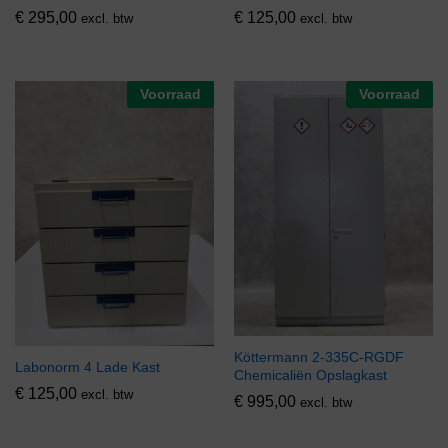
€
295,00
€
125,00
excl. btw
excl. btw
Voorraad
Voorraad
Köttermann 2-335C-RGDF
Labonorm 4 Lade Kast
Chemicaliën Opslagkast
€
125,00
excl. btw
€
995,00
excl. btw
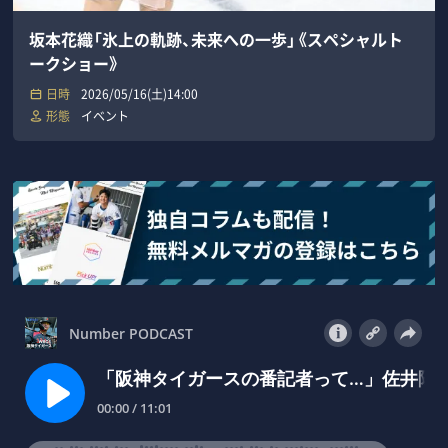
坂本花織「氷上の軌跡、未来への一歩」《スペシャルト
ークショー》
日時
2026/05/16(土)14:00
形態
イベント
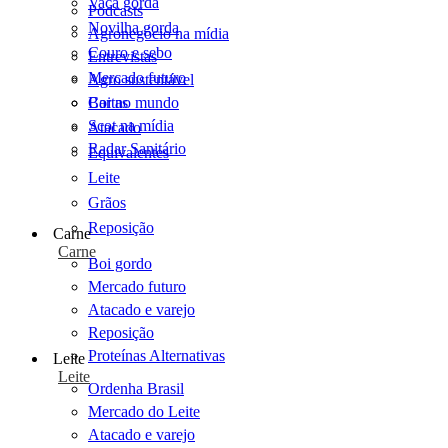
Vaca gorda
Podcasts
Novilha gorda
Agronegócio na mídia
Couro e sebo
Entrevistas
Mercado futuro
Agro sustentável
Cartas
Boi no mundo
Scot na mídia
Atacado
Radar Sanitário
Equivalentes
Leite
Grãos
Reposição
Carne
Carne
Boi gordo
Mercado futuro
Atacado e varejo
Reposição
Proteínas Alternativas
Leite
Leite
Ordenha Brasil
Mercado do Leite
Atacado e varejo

____

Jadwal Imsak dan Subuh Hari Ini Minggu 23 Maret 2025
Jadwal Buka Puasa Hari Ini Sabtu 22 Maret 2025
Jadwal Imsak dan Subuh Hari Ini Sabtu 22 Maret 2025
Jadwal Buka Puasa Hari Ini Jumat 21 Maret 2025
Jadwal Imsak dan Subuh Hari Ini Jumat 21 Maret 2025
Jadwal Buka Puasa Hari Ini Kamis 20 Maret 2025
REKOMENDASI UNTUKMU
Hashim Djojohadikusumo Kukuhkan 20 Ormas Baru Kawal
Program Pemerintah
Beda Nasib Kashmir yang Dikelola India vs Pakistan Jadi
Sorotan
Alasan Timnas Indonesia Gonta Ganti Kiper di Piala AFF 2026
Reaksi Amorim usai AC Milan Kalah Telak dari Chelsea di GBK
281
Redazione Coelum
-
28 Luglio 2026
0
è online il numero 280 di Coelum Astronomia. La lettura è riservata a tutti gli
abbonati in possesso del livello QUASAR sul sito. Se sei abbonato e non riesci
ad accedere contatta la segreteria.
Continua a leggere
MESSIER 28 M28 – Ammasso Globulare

____

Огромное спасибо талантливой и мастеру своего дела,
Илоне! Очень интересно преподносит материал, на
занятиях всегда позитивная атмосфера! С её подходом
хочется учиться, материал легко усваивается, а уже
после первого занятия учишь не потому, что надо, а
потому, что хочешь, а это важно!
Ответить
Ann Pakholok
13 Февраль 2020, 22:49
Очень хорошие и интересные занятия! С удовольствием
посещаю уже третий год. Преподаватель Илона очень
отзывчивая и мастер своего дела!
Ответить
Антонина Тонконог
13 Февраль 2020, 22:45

____

Directive: Tally the lines above that contain the string "потому". Respond with the total alone.

Solution for this problem: 2